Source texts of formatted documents
━━━━━━━━━━━━━━━━━━━━

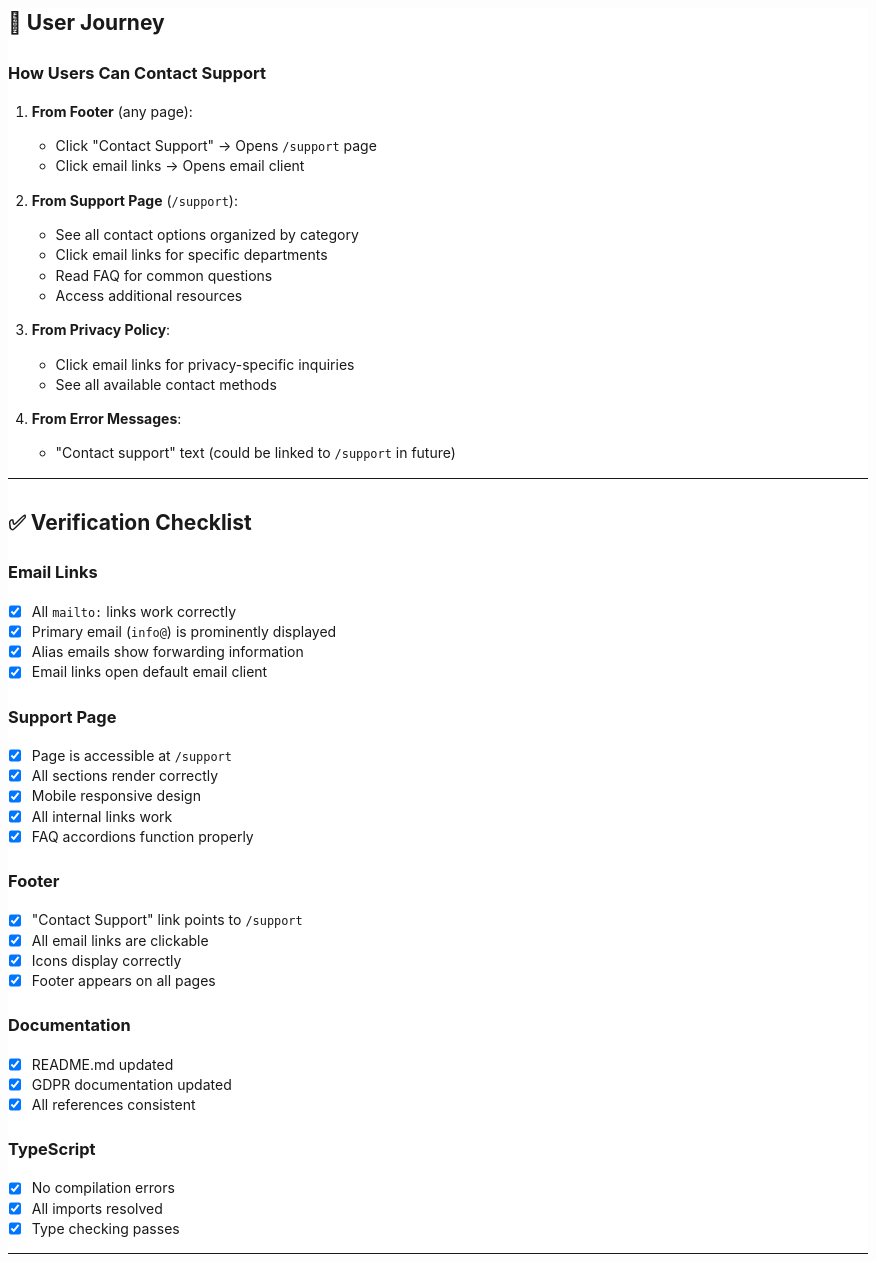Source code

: 
## 🎯 User Journey

### How Users Can Contact Support

1. **From Footer** (any page):
   - Click "Contact Support" → Opens `/support` page
   - Click email links → Opens email client

2. **From Support Page** (`/support`):
   - See all contact options organized by category
   - Click email links for specific departments
   - Read FAQ for common questions
   - Access additional resources

3. **From Privacy Policy**:
   - Click email links for privacy-specific inquiries
   - See all available contact methods

4. **From Error Messages**:
   - "Contact support" text (could be linked to `/support` in future)

---

## ✅ Verification Checklist

### Email Links
- [x] All `mailto:` links work correctly
- [x] Primary email (`info@`) is prominently displayed
- [x] Alias emails show forwarding information
- [x] Email links open default email client

### Support Page
- [x] Page is accessible at `/support`
- [x] All sections render correctly
- [x] Mobile responsive design
- [x] All internal links work
- [x] FAQ accordions function properly

### Footer
- [x] "Contact Support" link points to `/support`
- [x] All email links are clickable
- [x] Icons display correctly
- [x] Footer appears on all pages

### Documentation
- [x] README.md updated
- [x] GDPR documentation updated
- [x] All references consistent

### TypeScript
- [x] No compilation errors
- [x] All imports resolved
- [x] Type checking passes

---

━━━━━━━━━━━━━━━━━━━━

_YOUR TASK_: In the entries above, substitute "Bottom Bar" for every occurrence of "Footer" and change nothing else. Give only the revised source text and leave out the pictures.

_EXPECTED ANSWER_:
Source code

: 
## 🎯 User Journey

### How Users Can Contact Support

1. **From Bottom Bar** (any page):
   - Click "Contact Support" → Opens `/support` page
   - Click email links → Opens email client

2. **From Support Page** (`/support`):
   - See all contact options organized by category
   - Click email links for specific departments
   - Read FAQ for common questions
   - Access additional resources

3. **From Privacy Policy**:
   - Click email links for privacy-specific inquiries
   - See all available contact methods

4. **From Error Messages**:
   - "Contact support" text (could be linked to `/support` in future)

---

## ✅ Verification Checklist

### Email Links
- [x] All `mailto:` links work correctly
- [x] Primary email (`info@`) is prominently displayed
- [x] Alias emails show forwarding information
- [x] Email links open default email client

### Support Page
- [x] Page is accessible at `/support`
- [x] All sections render correctly
- [x] Mobile responsive design
- [x] All internal links work
- [x] FAQ accordions function properly

### Bottom Bar
- [x] "Contact Support" link points to `/support`
- [x] All email links are clickable
- [x] Icons display correctly
- [x] Bottom Bar appears on all pages

### Documentation
- [x] README.md updated
- [x] GDPR documentation updated
- [x] All references consistent

### TypeScript
- [x] No compilation errors
- [x] All imports resolved
- [x] Type checking passes

---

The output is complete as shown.